* **REQUIREMENT**
In the author's rebuttal, begin at the words "We thank the" and stop after "details and evidence.". Copy that passage with "constructive" updated to "thoughtful".

Simulated Author's Rebuttal

2 responses · 0 unresolved

We thank the referee for the constructive comments. We address each major comment below, clarifying how the manuscript handles the technical details and evidence.

read point-by-point responses

  1. Referee: [Abstract] Abstract: the central claim that 'explicit factorization ... via mutual information estimation' separates shared/unique components while 'preserving the integrity of unique information from cross-flow interference' is stated without any equation, estimator definition, or loss formulation; standard MI estimators are known to be biased or high-variance in high-dimensional visual features, so the claimed beneficial transferring does not automatically follow.

    Authors: We agree the abstract omits equations and estimator specifics due to length constraints. The full manuscript details the MI estimator (a regularized neural estimator designed to control bias/variance in high-dimensional features), the complementary flow definitions, and the full loss in Section 3 with supporting equations. Ablations in the experiments confirm stable factorization and transfer gains without notable information loss. We will revise the abstract to reference Section 3 explicitly. revision: partial

  2. Referee: [Abstract] Abstract: the motivation rests on the untested assertion that 'optimizing these complementary but non-equivalent objectives within a monolithic backbone leads to mutual impairment'; no quantitative evidence (e.g., representation similarity metrics, gradient conflict measures, or ablation removing one branch) is supplied to establish that the observed divergence is the root cause rather than a symptom.

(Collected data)
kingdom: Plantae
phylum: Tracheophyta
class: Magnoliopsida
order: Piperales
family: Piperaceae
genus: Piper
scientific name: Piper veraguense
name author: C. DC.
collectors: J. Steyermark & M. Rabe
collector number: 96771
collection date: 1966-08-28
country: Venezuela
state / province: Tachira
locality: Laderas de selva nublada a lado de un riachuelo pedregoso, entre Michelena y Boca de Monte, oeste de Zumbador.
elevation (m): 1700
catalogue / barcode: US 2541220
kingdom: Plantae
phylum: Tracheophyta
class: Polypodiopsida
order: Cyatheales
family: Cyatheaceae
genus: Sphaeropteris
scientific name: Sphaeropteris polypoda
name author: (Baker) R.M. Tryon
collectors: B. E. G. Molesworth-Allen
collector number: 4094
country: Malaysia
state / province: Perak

* **ANSWER BOX**
We thank the referee for the thoughtful comments. We address each major comment below, clarifying how the manuscript handles the technical details and evidence.